第69話 ヤマト vs クローベアー(後編)
「グオ!?」
クローベアーは、まさか魔法攻撃されると思わなかったのか、迫るファイアーボールを横っ飛びに避けた。しかし避けきれずに左腕に着弾。
ドウン!!
「ギャオン!」
叫ぶ声をあげながら、よろめいてゴロゴロと横に転がっていった。
「グオ!グオ!」
クローベアーは、痛がってゴロゴロ地面をのたうち回っている。左腕の炎はすでに消えているが、かなりダメージを負ったようだ。
「くそ!走りながら作ったから魔力の圧縮が未完成だった。威力が足りてない」
魔人のときは当たった先から、炎が燃え広がっていた。
「いまじゃ!トドメを刺すのじゃ!」
「わ。わかった!」
ゴロゴロ転がったクローベアーをおいかけると。そこは小さな広場のようになっており、クマはそこで左腕に炎傷に苦しんでいる。
広場の先は、切り立った崖だ。かなりの高さがある。
俺に気がついたクローベアーは後退し、崖の方へじりじりと下がる。かなりビビっているようだ。
「もう一発じゃ!わざと外して奴の左側に威嚇射撃しろ」
「左側だな!」
威力はなくていい、威嚇ということなら即やれる!俺は魔力を込めはじめる。
「よし!撃ったあと即座に右に走れ」
「わかった!ファイアーボール!!」
ドン!!
「グォ!?」
ファイアーアローを左に撃つと、クローベアーは俺からみて右側にヨタヨタと走っていった。崖にさらに近くなっている!
「今じゃ!!走れ!!」
「よし!!」
ドン!!
「グォ!?」
俺は魔力を足に込めて弾丸のように走った。クローベアーは崖とファイアーボールに挟まれていて動けない。
「力いっぱい蹴り飛ばせ!」
「わかった!!」
俺はさらに足に魔力を込める。
ドン!!
今までで最高スピードになった俺に、クローベアーは反応できていない。
「うぉら!!」
2m手前で軽くジャンプすると、クローベアーの顔を一閃。
ドガン!!
(く……重い……)
俺は右足で蹴ったが、まるで岩を蹴り飛ばしたような感覚に顔をしかめた。
「グギャ!!?」
ドッゴオオオン
俺の強化魔法マックスの蹴りで、顔面を蹴られたクローベアーは崖の際まで横っ飛ばされたが、なんとか落ちずに、土俵際で起き上がった。
「くそ!重いし、固いんだよ!こいつ!」
「何百キロかあるしのぅ……惜しかったわい」
そこは、崖まで数センチ!クローベアーにとっては危険な位置。
ガラガラ……!
地面は不安定そうだ。
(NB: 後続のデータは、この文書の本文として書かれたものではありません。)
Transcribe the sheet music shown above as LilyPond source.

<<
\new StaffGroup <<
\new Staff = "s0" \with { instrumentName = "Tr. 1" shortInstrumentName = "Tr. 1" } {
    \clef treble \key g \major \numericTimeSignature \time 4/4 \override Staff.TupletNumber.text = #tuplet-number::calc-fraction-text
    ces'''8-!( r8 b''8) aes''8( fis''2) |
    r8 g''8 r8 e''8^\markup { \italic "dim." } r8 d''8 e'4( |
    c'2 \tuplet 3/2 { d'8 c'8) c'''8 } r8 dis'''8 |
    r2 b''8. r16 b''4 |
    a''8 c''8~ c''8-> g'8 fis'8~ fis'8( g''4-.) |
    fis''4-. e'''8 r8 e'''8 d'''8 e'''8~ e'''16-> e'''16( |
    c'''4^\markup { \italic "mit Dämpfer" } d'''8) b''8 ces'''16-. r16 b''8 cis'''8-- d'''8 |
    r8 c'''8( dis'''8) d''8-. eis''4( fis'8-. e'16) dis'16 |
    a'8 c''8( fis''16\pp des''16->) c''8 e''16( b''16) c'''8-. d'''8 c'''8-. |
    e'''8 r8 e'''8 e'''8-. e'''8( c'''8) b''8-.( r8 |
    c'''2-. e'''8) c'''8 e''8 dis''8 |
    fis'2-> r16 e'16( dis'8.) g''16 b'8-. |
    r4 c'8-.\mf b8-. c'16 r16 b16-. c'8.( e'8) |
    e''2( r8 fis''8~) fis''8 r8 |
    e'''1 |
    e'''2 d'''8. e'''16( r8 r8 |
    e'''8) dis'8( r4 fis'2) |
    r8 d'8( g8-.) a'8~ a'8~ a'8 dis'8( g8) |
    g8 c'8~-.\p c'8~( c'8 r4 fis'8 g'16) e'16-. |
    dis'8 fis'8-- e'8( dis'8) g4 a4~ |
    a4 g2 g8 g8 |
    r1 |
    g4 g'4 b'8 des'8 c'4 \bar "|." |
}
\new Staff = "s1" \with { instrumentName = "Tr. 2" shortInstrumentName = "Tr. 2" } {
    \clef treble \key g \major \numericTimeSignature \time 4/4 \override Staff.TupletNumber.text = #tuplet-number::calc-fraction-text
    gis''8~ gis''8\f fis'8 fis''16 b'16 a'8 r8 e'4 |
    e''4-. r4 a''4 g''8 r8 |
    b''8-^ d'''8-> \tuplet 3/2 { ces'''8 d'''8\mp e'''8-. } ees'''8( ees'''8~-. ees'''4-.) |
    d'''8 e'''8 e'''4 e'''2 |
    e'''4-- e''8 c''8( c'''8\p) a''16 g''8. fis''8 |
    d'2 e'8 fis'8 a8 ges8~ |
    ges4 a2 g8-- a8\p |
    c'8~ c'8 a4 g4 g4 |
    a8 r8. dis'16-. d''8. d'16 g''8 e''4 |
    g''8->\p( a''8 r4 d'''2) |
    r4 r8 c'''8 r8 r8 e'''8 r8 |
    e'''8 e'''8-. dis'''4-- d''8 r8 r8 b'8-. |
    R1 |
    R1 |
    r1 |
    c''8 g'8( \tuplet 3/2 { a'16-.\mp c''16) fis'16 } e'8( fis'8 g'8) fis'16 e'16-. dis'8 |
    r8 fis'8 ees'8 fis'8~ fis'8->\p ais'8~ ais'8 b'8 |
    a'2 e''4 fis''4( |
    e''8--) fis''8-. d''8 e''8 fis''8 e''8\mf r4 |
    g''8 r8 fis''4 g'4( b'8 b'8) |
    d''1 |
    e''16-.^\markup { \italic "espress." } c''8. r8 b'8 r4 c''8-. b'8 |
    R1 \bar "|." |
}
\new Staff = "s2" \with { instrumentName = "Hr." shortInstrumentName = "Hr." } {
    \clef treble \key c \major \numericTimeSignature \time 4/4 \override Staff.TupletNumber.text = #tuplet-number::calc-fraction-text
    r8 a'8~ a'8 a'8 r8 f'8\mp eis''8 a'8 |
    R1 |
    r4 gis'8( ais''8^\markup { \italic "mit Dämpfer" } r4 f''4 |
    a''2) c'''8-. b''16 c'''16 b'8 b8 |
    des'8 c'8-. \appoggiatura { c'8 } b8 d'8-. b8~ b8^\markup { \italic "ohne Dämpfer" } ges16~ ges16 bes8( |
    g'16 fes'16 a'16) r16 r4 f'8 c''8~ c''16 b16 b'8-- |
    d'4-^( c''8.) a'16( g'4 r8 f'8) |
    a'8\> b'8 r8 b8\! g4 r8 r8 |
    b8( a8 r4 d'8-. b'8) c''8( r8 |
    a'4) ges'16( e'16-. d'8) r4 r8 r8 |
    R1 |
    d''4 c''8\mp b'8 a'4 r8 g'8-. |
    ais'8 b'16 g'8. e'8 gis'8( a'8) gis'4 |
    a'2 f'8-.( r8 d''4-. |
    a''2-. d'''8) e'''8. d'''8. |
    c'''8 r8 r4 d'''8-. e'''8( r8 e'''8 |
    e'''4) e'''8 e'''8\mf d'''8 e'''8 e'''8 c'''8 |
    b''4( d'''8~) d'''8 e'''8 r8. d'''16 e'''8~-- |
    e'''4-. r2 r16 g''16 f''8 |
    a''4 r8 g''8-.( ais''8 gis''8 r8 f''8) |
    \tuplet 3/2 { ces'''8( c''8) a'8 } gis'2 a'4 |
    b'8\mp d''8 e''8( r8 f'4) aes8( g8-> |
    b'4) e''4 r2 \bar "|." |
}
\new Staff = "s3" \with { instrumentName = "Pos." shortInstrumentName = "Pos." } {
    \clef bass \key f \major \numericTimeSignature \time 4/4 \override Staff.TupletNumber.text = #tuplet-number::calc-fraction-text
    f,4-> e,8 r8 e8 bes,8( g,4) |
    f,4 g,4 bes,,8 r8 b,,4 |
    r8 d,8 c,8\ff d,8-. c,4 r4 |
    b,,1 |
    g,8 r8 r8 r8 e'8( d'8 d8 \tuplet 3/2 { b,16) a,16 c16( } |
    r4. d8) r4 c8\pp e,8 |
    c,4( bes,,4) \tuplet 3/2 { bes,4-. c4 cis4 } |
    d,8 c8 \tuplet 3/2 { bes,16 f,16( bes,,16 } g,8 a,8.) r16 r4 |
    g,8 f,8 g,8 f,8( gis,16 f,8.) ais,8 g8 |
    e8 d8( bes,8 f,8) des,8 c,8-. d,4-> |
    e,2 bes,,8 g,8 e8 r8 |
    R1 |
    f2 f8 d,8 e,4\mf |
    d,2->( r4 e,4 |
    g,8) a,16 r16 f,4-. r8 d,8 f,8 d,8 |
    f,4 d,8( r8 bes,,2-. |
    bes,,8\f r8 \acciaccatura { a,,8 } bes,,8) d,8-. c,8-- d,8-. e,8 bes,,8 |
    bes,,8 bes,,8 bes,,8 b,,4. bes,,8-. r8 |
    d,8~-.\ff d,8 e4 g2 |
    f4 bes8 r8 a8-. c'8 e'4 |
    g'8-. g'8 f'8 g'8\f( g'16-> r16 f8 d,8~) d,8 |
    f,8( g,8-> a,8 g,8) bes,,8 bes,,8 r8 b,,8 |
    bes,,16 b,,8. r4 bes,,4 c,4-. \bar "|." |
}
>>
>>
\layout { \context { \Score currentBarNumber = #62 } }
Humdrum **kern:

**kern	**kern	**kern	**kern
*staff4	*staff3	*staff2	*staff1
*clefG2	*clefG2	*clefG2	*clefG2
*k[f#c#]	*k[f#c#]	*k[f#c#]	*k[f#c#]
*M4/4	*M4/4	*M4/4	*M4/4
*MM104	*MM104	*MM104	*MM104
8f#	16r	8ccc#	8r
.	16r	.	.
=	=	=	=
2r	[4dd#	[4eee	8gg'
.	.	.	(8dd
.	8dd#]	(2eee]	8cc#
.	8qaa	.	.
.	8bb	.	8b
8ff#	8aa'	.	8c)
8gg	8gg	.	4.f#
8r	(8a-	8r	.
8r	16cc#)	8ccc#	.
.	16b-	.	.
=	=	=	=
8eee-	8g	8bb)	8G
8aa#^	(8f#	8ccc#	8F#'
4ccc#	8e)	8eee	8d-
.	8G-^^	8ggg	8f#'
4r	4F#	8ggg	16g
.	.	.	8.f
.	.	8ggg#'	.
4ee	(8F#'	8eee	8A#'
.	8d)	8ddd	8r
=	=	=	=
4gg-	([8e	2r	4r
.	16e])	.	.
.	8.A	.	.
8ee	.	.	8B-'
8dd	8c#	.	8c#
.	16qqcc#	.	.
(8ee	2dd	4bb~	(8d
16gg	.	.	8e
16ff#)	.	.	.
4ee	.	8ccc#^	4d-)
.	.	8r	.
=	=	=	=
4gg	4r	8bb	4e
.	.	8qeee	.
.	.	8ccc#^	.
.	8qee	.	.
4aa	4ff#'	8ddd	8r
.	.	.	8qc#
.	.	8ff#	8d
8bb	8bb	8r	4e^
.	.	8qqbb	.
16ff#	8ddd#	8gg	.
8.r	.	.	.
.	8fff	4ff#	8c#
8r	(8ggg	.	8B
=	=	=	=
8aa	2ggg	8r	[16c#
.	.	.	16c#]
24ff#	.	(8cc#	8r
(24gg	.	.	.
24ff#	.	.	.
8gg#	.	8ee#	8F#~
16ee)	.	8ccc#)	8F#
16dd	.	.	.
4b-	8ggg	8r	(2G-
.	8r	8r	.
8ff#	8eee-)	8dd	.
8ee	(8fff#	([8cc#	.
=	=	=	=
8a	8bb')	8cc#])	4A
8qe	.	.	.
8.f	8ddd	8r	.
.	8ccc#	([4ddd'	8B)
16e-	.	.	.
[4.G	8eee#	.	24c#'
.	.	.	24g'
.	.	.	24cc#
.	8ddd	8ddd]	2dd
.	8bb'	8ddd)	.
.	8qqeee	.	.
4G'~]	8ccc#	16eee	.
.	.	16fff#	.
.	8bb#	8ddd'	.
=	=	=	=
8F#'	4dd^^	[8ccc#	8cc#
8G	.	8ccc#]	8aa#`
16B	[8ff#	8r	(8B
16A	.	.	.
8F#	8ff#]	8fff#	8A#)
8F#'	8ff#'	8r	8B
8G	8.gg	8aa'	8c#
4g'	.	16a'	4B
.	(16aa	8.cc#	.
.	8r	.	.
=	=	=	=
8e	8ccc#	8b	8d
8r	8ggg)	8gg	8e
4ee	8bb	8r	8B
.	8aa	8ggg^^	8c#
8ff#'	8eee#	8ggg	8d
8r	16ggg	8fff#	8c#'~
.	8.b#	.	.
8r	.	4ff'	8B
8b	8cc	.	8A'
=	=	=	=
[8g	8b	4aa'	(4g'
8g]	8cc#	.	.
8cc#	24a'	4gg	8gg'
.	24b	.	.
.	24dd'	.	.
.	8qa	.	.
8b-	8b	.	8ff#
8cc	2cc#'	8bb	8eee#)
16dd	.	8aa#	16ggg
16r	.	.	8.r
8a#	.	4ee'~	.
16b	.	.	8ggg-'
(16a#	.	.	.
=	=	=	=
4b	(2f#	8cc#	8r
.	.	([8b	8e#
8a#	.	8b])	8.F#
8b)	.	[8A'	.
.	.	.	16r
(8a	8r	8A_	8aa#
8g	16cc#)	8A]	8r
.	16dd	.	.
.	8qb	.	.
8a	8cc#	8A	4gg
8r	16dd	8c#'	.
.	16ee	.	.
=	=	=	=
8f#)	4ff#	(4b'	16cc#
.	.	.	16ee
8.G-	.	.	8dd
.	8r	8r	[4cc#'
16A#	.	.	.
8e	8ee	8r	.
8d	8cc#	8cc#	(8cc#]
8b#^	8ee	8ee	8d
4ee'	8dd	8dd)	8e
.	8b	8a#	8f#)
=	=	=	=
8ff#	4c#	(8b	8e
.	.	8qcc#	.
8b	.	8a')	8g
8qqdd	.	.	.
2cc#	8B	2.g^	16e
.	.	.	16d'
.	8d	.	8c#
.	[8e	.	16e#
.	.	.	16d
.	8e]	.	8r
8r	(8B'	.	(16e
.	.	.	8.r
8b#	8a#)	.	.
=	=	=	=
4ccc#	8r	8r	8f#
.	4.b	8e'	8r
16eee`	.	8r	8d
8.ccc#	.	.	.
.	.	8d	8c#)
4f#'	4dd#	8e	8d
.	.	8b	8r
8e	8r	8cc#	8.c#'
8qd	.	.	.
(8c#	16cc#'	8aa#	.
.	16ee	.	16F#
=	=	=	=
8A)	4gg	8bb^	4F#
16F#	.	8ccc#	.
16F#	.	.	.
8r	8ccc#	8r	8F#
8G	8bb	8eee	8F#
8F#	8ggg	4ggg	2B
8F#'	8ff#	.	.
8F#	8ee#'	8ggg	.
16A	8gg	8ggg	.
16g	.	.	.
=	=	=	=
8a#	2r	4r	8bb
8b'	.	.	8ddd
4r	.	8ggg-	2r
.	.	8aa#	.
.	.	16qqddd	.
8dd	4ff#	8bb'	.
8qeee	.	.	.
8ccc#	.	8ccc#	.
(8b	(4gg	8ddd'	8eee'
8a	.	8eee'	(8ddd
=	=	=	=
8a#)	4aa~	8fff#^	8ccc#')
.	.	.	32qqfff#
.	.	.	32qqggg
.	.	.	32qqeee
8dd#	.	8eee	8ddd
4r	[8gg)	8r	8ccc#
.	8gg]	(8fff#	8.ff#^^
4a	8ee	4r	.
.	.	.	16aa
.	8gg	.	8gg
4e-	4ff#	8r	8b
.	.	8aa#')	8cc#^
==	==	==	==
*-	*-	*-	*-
見ていて危うい。
ガラ!!ガラガラ!!!
「グギャ!?」
ヨロヨロと土俵際で踏ん張っていたが突如足元が崩れた。呆気なく、
クローベアーは崖下に落ちていった。
「グオオオオオオ……」
雄叫びを上げていきながら、落下するクローベアー。
「ま、まじか!?」
俺は崖下まで確認する。クローベアーが血を流してうつ伏せに倒れているのが見える。
「うーん……死んでいるのか?」
「この高さじゃ。助かるまい」
「か、勝ったのか……?」
そこで膝をついて、仰向けに倒れ込んだ。
「はぁ……はぁ……なんとか倒した。それにしても腹が減ったぞ」
安心した途端、空腹が俺を襲ってきた。そこで気がついた。
「も、もしかして、あのクローベアー。食べれるんじゃ!?」
「食えるぞ。クローベアーの肉は格別じゃぞ」
「まじか!ジュル……」
急に元気になった俺は、崖下にクローベアーを回収しに向かった。そこで俺は未知の体験をすることになる。